__What you are asked to do__
How many of the lines below contain the word "change"? Reply with the number alone.

__Records for the exercise__

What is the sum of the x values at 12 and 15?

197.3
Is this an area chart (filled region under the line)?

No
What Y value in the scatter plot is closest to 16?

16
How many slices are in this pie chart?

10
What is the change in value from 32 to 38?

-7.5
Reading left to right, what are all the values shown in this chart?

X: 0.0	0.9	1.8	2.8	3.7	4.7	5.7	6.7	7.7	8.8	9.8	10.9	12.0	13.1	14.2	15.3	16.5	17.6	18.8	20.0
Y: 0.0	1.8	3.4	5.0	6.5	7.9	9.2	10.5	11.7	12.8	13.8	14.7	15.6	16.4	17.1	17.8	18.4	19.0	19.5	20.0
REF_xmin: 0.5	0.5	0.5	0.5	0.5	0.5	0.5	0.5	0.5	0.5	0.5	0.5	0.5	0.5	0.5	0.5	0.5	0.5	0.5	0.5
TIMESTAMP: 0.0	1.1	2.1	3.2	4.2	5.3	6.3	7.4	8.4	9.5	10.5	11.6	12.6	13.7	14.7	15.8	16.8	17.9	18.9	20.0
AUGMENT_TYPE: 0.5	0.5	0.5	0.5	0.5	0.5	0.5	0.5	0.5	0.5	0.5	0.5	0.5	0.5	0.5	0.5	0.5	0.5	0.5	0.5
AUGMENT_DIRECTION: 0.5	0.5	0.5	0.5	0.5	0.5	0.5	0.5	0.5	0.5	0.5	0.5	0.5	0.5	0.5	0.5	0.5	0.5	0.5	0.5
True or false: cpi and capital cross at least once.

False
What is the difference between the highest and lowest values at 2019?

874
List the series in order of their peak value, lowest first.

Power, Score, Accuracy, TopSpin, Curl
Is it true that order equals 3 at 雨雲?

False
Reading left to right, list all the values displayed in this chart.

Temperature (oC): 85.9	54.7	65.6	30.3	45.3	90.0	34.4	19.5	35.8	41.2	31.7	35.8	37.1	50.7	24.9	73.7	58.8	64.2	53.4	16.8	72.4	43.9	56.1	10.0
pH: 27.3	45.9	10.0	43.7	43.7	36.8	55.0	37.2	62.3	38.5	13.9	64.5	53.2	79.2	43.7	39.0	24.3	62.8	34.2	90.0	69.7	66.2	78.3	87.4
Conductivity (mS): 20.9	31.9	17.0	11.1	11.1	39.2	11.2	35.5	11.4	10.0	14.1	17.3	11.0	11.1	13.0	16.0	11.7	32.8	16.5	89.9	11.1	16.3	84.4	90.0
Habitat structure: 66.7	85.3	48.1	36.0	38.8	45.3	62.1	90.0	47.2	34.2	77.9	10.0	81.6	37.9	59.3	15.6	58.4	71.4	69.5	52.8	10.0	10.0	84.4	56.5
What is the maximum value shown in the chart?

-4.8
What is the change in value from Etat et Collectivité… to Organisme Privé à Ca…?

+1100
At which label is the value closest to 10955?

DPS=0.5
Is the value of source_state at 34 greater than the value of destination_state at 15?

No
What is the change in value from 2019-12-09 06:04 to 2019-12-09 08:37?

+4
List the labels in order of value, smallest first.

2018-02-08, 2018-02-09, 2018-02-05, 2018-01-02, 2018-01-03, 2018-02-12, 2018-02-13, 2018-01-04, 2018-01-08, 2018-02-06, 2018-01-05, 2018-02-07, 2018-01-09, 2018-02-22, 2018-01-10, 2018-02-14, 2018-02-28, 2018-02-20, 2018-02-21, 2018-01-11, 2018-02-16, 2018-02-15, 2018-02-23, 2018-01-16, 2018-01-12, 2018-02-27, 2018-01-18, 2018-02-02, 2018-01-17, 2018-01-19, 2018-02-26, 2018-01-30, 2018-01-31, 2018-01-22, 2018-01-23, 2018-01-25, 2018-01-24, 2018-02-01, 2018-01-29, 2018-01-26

__Task answer__
3